▶ Extract provided
W Algebras and Superalgebras from Constrained WZW Models: A Group Theoretical Classification

TL;DR

This paper classifies W algebras and superalgebras derived from constrained WZW models, linking them to specific subalgebras of Lie algebras and superalgebras, and analyzes their conformal spin structures.

Contribution

It provides a systematic group-theoretical classification of W algebras and superalgebras from Toda theories, including the role of U(1) factors and conformal spins.

Findings

Classification of W and super W algebras from Toda models.

Identification of U(1)_Y factors for algebra characterization.

Derivation of superconformal algebra structures with spins ≤ 2.

Abstract

We present a classification of $W$ algebras and superalgebras arising in Abelian as well as non Abelian Toda theories. Each model, obtained from a constrained WZW action, is related with an $Sl(2)$ subalgebra (resp. $OSp(1|2)$ superalgebra) of a simple Lie algebra (resp. superalgebra) $\cg$. However, the determination of an $U(1)_Y$ factor, commuting with $Sl(2)$ (resp. $OSp(1|2)$), appears, when it exists, particularly useful to characterize the corresponding $W$ algebra. The (super) conformal spin contents of each $W$ (super)algebra is performed. The class of all the superconformal algebras (i.e. with conformal spins $s\leq2$) is easily obtained as a byproduct of our general results.

▶ Given data
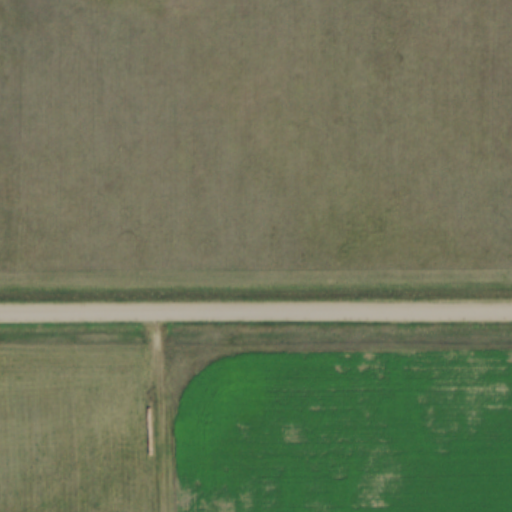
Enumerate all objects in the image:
road: (256, 311)
road: (163, 412)
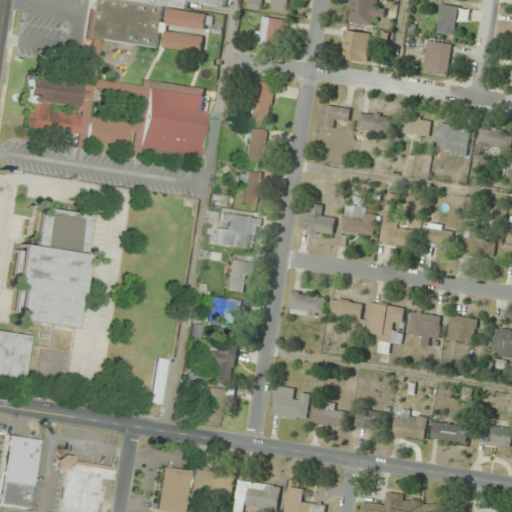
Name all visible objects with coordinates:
building: (279, 5)
building: (364, 12)
building: (448, 20)
building: (140, 21)
building: (271, 33)
building: (182, 42)
road: (396, 42)
building: (357, 46)
road: (483, 48)
building: (438, 57)
road: (372, 81)
building: (264, 100)
building: (118, 114)
building: (334, 116)
building: (375, 123)
building: (418, 127)
building: (495, 139)
building: (453, 140)
building: (257, 145)
road: (405, 181)
building: (250, 186)
building: (359, 221)
road: (292, 222)
building: (318, 222)
building: (236, 232)
building: (396, 234)
building: (440, 236)
building: (480, 246)
building: (51, 270)
building: (238, 275)
road: (400, 277)
building: (307, 304)
building: (346, 309)
building: (226, 314)
building: (386, 324)
building: (426, 327)
building: (462, 329)
building: (502, 342)
building: (13, 356)
building: (223, 361)
road: (392, 370)
building: (158, 380)
building: (292, 403)
building: (216, 404)
building: (371, 419)
building: (411, 425)
building: (450, 432)
building: (498, 436)
road: (255, 443)
road: (129, 469)
building: (17, 471)
building: (213, 483)
building: (81, 484)
road: (353, 485)
building: (170, 489)
building: (257, 496)
building: (301, 502)
building: (399, 505)
building: (489, 509)
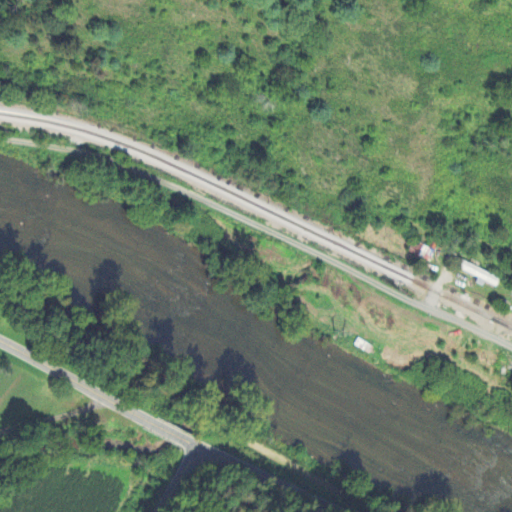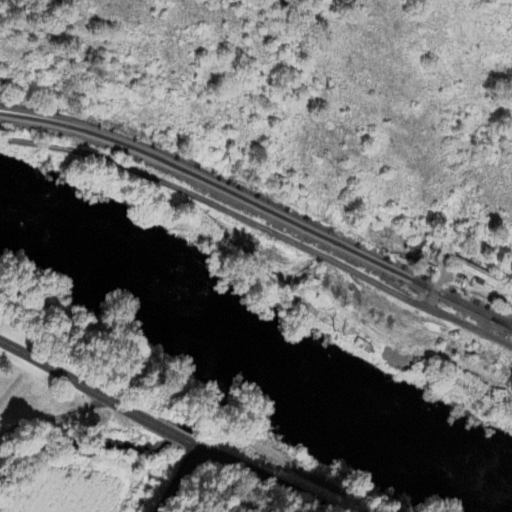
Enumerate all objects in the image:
railway: (260, 209)
road: (260, 231)
building: (421, 251)
building: (477, 272)
road: (434, 293)
river: (249, 365)
road: (165, 431)
road: (178, 480)
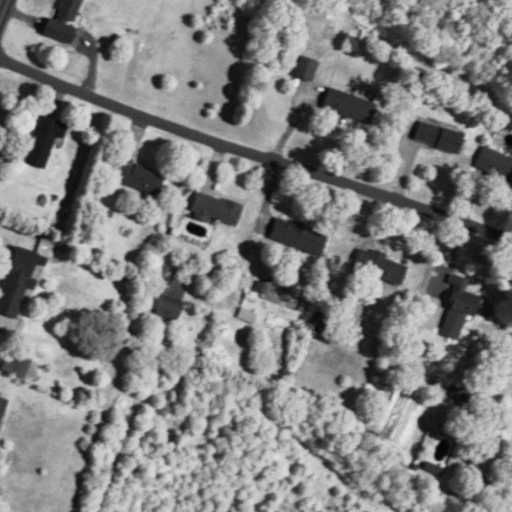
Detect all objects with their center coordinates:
road: (0, 0)
building: (66, 10)
building: (121, 41)
building: (304, 69)
building: (347, 106)
building: (436, 137)
building: (43, 140)
road: (252, 159)
building: (494, 164)
building: (137, 177)
building: (215, 209)
road: (14, 235)
building: (296, 236)
building: (378, 266)
building: (15, 280)
building: (167, 308)
building: (456, 309)
building: (245, 315)
building: (319, 322)
building: (13, 363)
building: (2, 403)
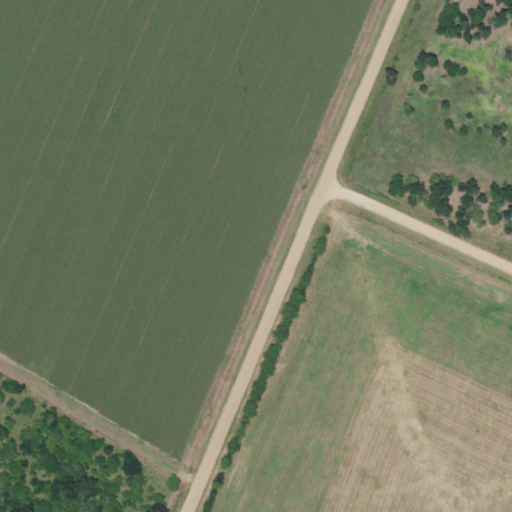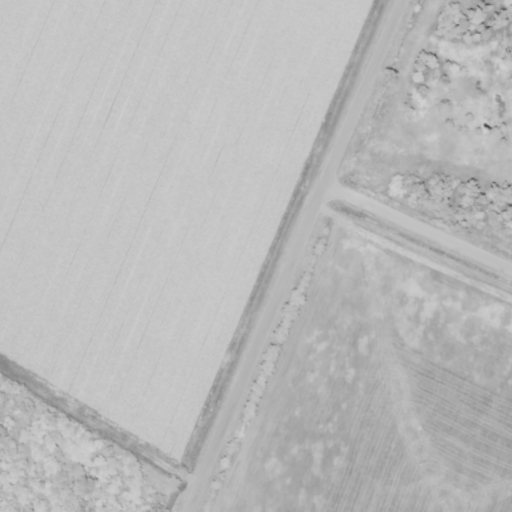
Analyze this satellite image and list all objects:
road: (419, 224)
road: (297, 257)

▶ Required work
From the W algebras paper summary above, extract the stretch from "We present a" through "our general results.".

▶ Problem solution
We present a classification of $W$ algebras and superalgebras arising in Abelian as well as non Abelian Toda theories. Each model, obtained from a constrained WZW action, is related with an $Sl(2)$ subalgebra (resp. $OSp(1|2)$ superalgebra) of a simple Lie algebra (resp. superalgebra) $\cg$. However, the determination of an $U(1)_Y$ factor, commuting with $Sl(2)$ (resp. $OSp(1|2)$), appears, when it exists, particularly useful to characterize the corresponding $W$ algebra. The (super) conformal spin contents of each $W$ (super)algebra is performed. The class of all the superconformal algebras (i.e. with conformal spins $s\leq2$) is easily obtained as a byproduct of our general results.